YOUR ASSIGNMENT: For the listing below, output exactly the lines from the line with "20: (412, 189)" up to and including the line with "68: (295, 177)", and no other lines.

RECORDS SHOWN:
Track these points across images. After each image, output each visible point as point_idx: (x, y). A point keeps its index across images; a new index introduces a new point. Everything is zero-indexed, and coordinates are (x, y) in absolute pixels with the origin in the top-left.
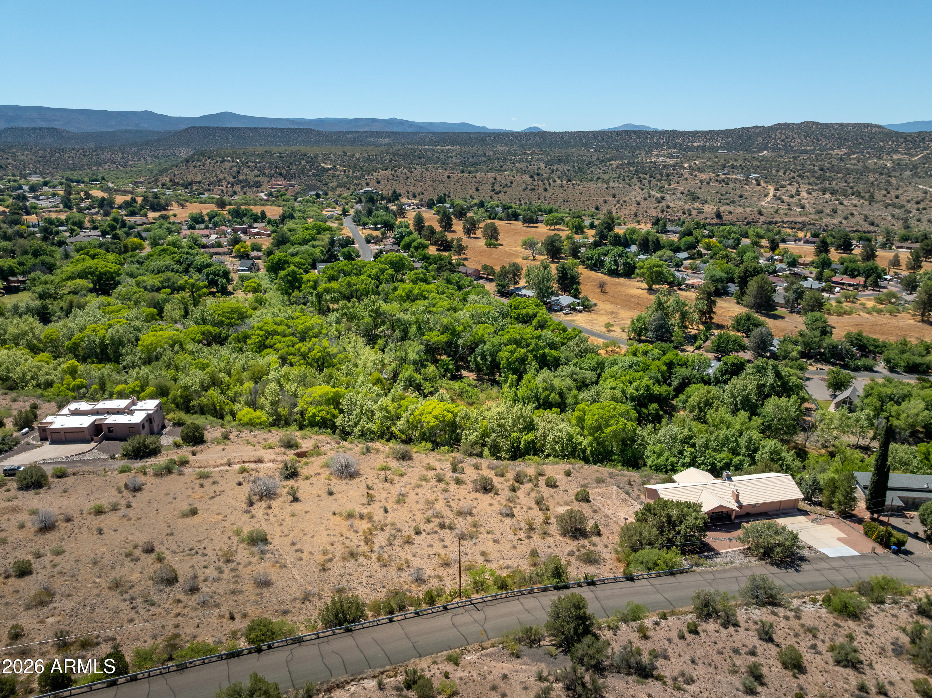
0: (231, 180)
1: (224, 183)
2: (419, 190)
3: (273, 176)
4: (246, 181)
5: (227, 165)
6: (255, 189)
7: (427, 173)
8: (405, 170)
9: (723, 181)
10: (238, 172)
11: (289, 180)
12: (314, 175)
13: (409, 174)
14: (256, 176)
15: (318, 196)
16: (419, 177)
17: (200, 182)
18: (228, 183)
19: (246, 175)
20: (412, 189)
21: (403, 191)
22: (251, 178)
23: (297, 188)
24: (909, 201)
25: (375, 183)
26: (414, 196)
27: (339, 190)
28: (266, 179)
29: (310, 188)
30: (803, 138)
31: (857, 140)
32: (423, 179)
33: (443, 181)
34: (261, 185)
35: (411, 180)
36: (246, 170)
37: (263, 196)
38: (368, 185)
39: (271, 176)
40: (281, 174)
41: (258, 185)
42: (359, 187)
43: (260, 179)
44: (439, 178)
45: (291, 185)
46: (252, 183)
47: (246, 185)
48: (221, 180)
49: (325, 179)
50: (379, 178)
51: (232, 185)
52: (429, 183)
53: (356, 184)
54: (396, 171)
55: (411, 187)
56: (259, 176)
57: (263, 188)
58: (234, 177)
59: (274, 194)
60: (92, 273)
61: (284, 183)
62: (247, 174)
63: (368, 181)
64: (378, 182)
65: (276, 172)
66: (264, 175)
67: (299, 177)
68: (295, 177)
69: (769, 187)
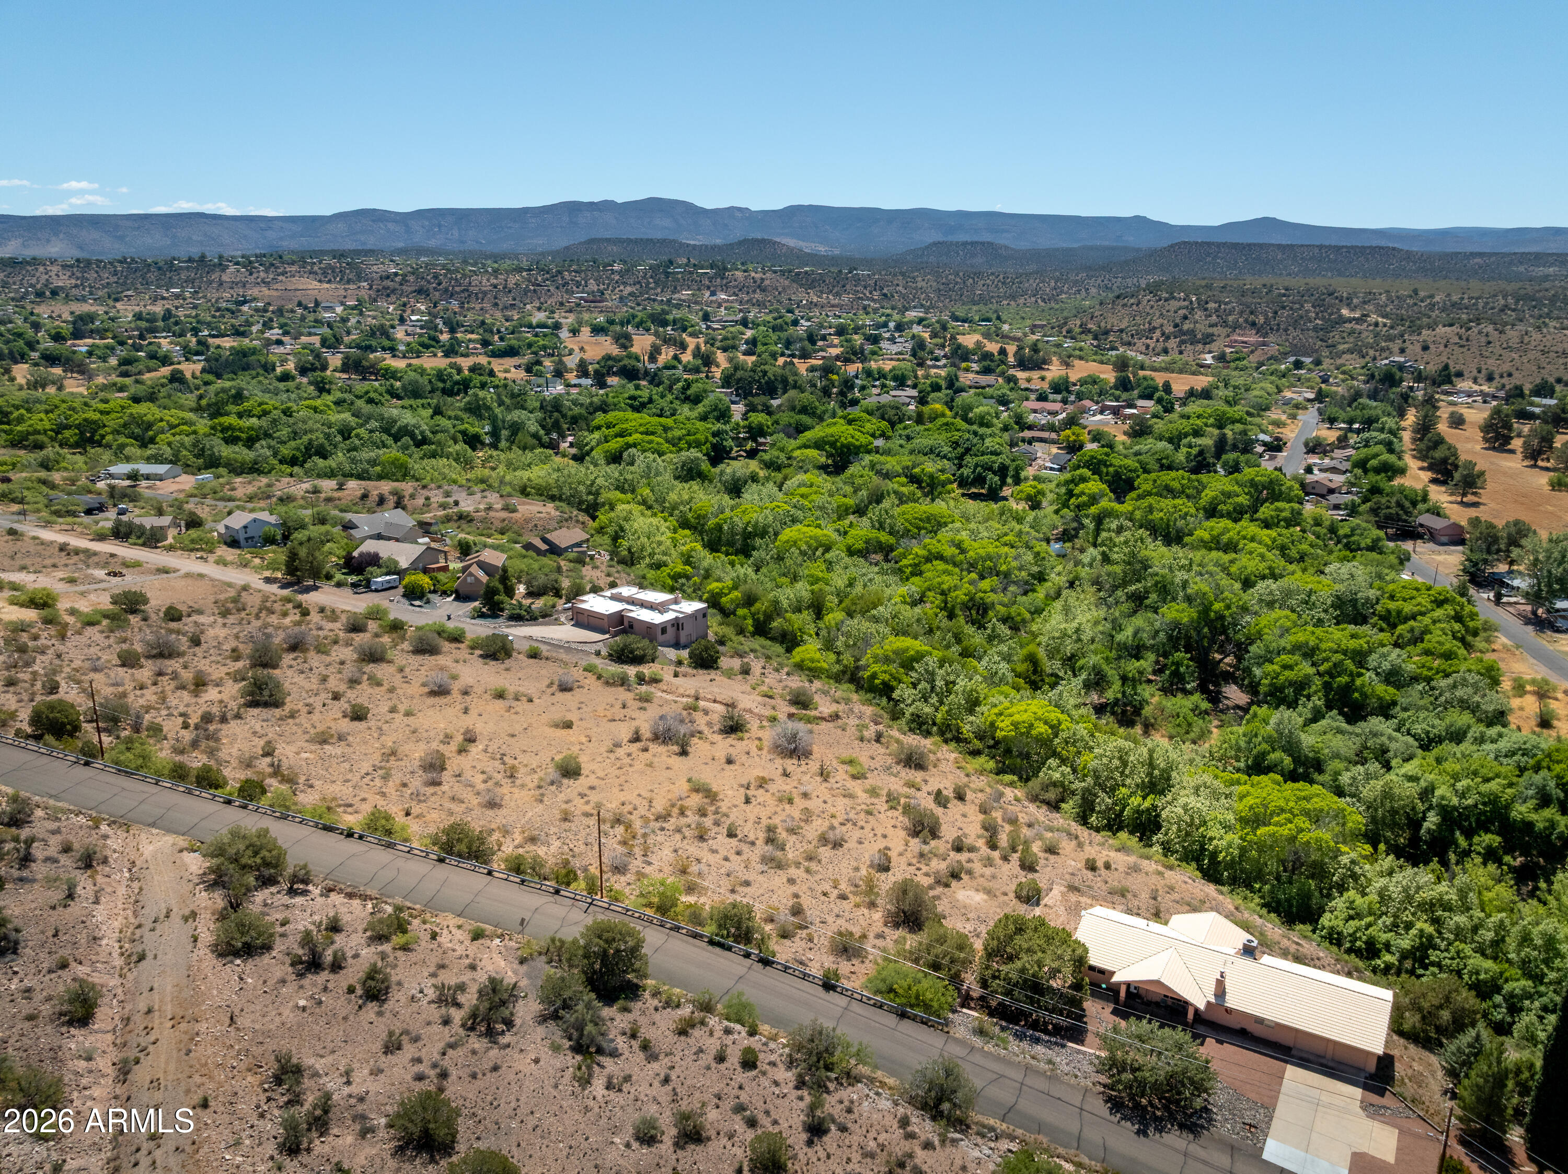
0: (1169, 329)
1: (1157, 334)
2: (1506, 367)
3: (1240, 327)
4: (1192, 332)
5: (1174, 305)
6: (1200, 347)
7: (1536, 336)
8: (1490, 328)
10: (1186, 317)
11: (1265, 335)
12: (1315, 329)
13: (1495, 335)
14: (1211, 326)
15: (1298, 365)
16: (1514, 342)
17: (1121, 331)
18: (1163, 334)
19: (1196, 322)
20: (1491, 364)
21: (1470, 369)
22: (1202, 328)
23: (1273, 349)
25: (1418, 348)
26: (1490, 378)
27: (1346, 357)
28: (1225, 331)
29: (1293, 350)
32: (1523, 346)
34: (1211, 342)
35: (1495, 347)
36: (1199, 315)
37: (1209, 359)
38: (1402, 351)
39: (1235, 327)
40: (1253, 324)
41: (1208, 339)
42: (1384, 355)
43: (1215, 330)
45: (1264, 344)
46: (1199, 336)
47: (1189, 339)
48: (1154, 328)
49: (1335, 337)
50: (1431, 340)
51: (1167, 338)
53: (1383, 349)
54: (1469, 329)
55: (1490, 361)
57: (1213, 345)
58: (1176, 326)
59: (1229, 357)
60: (833, 444)
62: (1200, 323)
63: (1407, 344)
64: (1426, 348)
65: (1247, 320)
66: (1225, 324)
67: (1286, 330)
68: (1278, 330)
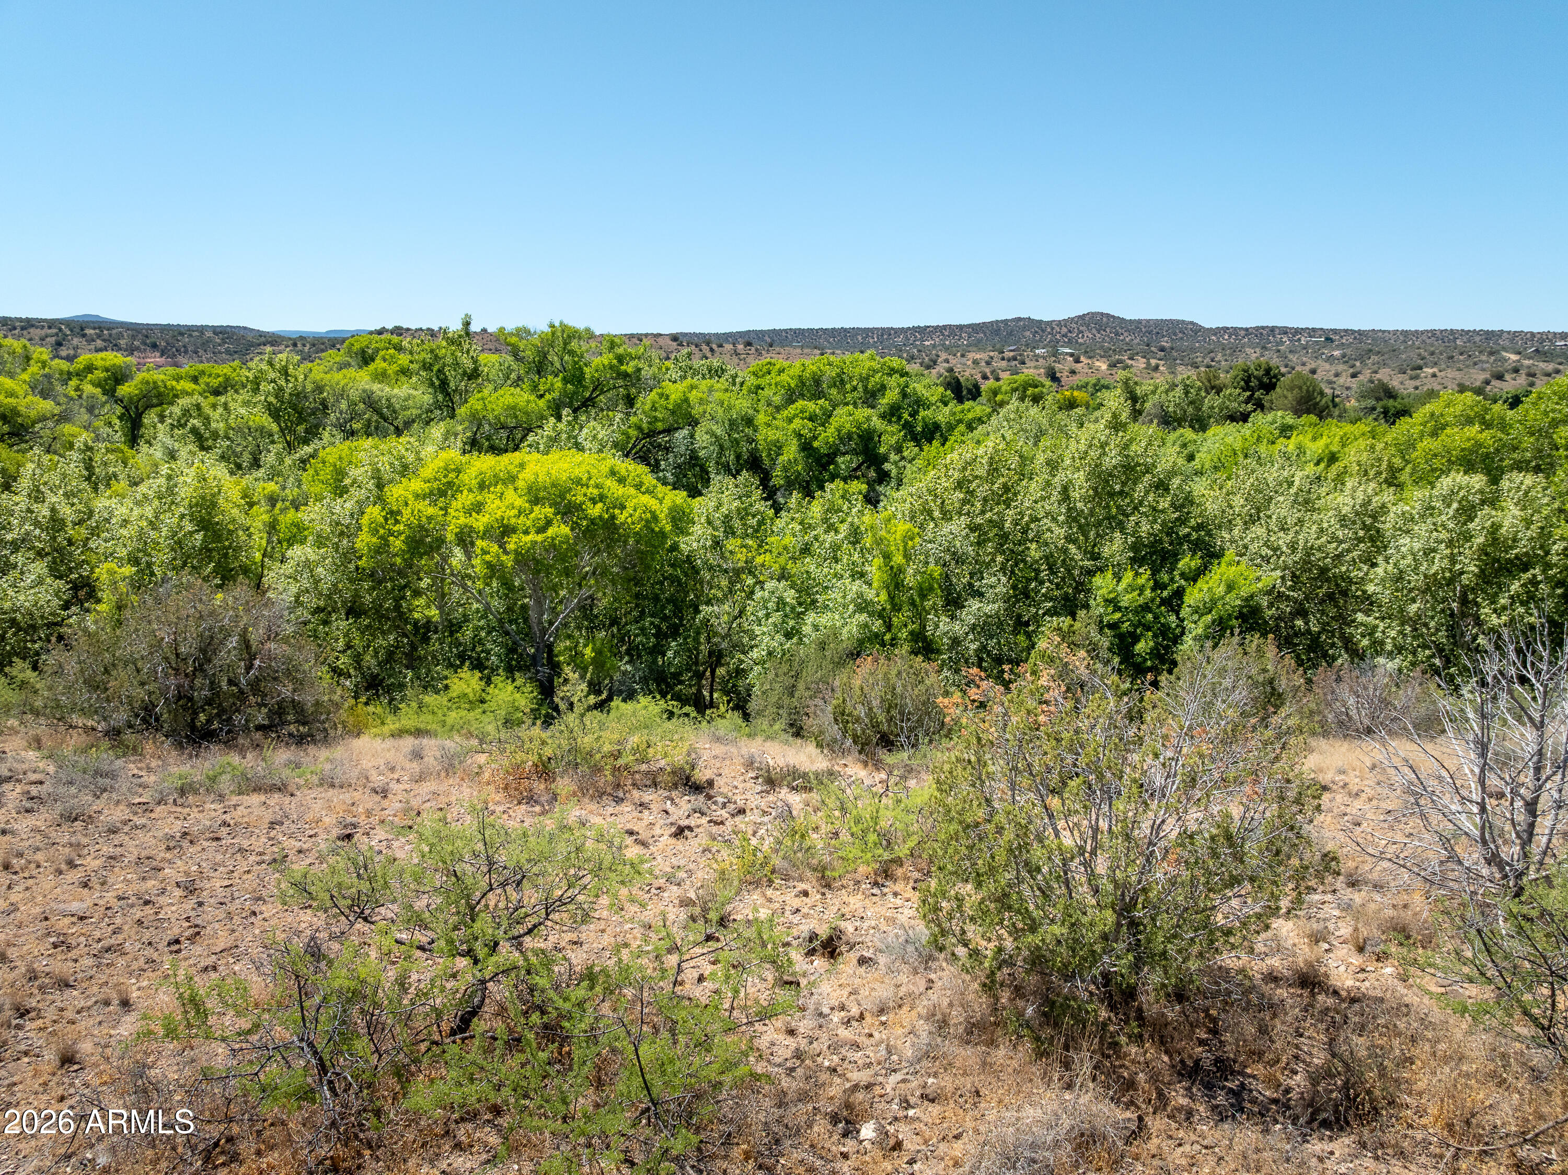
5: (36, 333)
9: (1015, 359)
10: (59, 344)
11: (173, 356)
14: (98, 350)
24: (1337, 375)
30: (1094, 331)
31: (1175, 334)
36: (76, 339)
39: (131, 350)
56: (105, 349)
61: (161, 362)
66: (117, 347)
67: (196, 353)
68: (186, 352)
69: (1098, 364)
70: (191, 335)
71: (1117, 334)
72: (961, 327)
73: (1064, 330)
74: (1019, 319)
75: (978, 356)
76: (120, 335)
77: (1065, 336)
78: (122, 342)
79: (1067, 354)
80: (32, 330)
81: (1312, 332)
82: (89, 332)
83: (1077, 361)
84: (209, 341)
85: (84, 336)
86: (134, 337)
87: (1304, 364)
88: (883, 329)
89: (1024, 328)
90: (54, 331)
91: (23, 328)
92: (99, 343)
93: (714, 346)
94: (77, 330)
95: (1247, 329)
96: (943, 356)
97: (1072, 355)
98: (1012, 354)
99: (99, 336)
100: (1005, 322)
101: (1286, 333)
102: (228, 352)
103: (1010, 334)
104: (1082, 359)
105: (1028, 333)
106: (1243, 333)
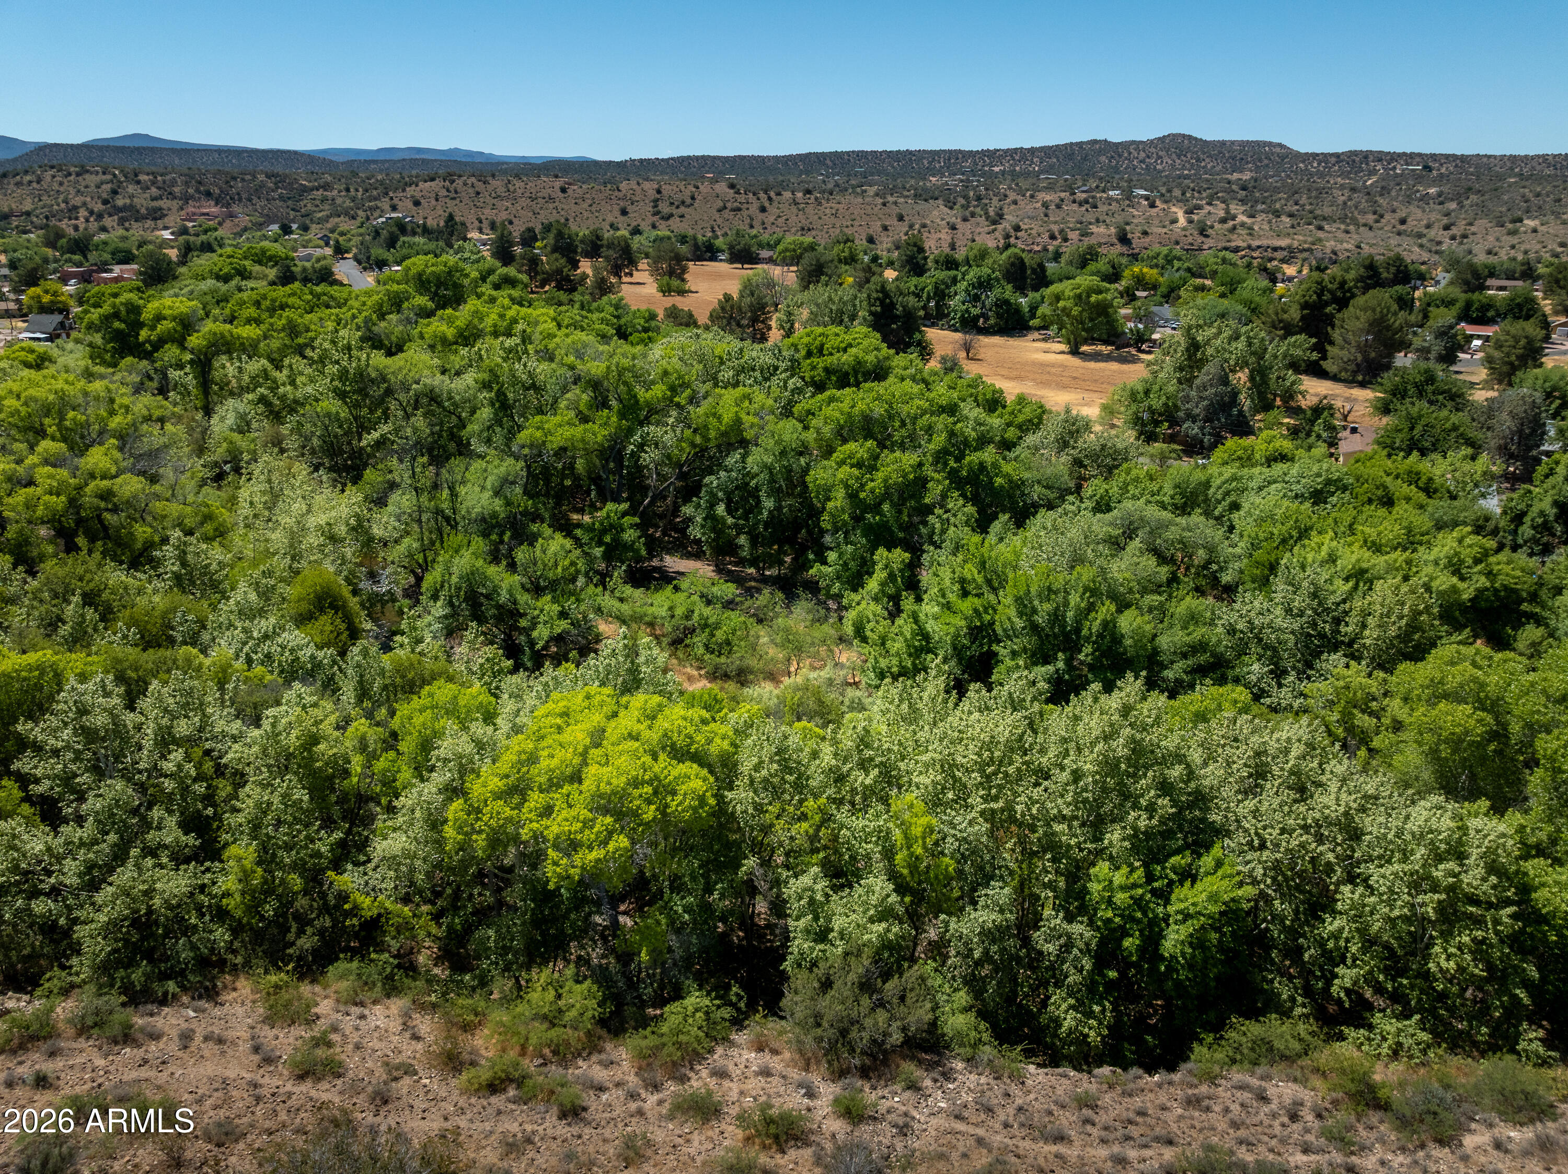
0: (98, 207)
1: (83, 213)
2: (504, 215)
3: (192, 198)
4: (130, 208)
5: (91, 179)
6: (149, 223)
7: (518, 184)
8: (473, 179)
9: (1087, 202)
10: (115, 192)
11: (228, 205)
13: (480, 186)
14: (154, 199)
15: (287, 230)
16: (501, 190)
17: (28, 214)
18: (92, 213)
19: (132, 197)
20: (488, 213)
22: (142, 201)
23: (244, 220)
25: (410, 204)
27: (334, 221)
28: (175, 204)
29: (270, 220)
32: (511, 195)
33: (551, 199)
34: (164, 216)
35: (485, 197)
36: (131, 189)
37: (167, 235)
38: (394, 208)
39: (186, 198)
40: (208, 194)
41: (156, 215)
42: (376, 214)
43: (163, 203)
44: (544, 193)
45: (231, 216)
46: (143, 211)
47: (129, 214)
48: (75, 208)
50: (418, 195)
51: (100, 217)
52: (523, 202)
53: (370, 208)
54: (452, 182)
55: (487, 211)
56: (160, 198)
57: (167, 221)
58: (105, 202)
59: (191, 231)
61: (214, 210)
62: (134, 195)
63: (396, 201)
64: (417, 203)
65: (198, 191)
66: (172, 196)
67: (250, 200)
68: (240, 200)
69: (1174, 209)
70: (243, 180)
71: (1198, 160)
72: (1032, 151)
73: (1142, 155)
74: (1095, 142)
75: (1048, 198)
76: (173, 183)
77: (1142, 161)
78: (176, 190)
79: (1142, 196)
80: (87, 176)
81: (1409, 158)
82: (143, 177)
83: (1152, 205)
84: (262, 185)
85: (138, 182)
86: (187, 184)
87: (1394, 211)
88: (950, 152)
89: (1100, 152)
90: (109, 177)
91: (78, 174)
92: (154, 190)
93: (772, 194)
94: (131, 176)
95: (1337, 155)
96: (1012, 196)
97: (1147, 198)
98: (1084, 195)
99: (153, 183)
100: (1080, 144)
101: (1380, 160)
102: (281, 198)
103: (1085, 159)
104: (1158, 203)
105: (1103, 159)
106: (1333, 160)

YOUR RESPONSE:
20: (412, 189)
21: (403, 191)
22: (251, 178)
23: (297, 188)
24: (909, 201)
25: (375, 183)
26: (414, 196)
27: (339, 190)
28: (266, 179)
29: (310, 188)
30: (803, 138)
31: (857, 140)
32: (423, 179)
33: (443, 181)
34: (261, 185)
35: (411, 180)
36: (246, 170)
37: (263, 196)
38: (368, 185)
39: (271, 176)
40: (281, 174)
41: (258, 185)
42: (359, 187)
43: (260, 179)
44: (439, 178)
45: (291, 185)
46: (252, 183)
47: (246, 185)
48: (221, 180)
49: (325, 179)
50: (379, 178)
51: (232, 185)
52: (429, 183)
53: (356, 184)
54: (396, 171)
55: (411, 187)
56: (259, 176)
57: (263, 188)
58: (234, 177)
59: (274, 194)
60: (92, 273)
61: (284, 183)
62: (247, 174)
63: (368, 181)
64: (378, 182)
65: (276, 172)
66: (264, 175)
67: (299, 177)
68: (295, 177)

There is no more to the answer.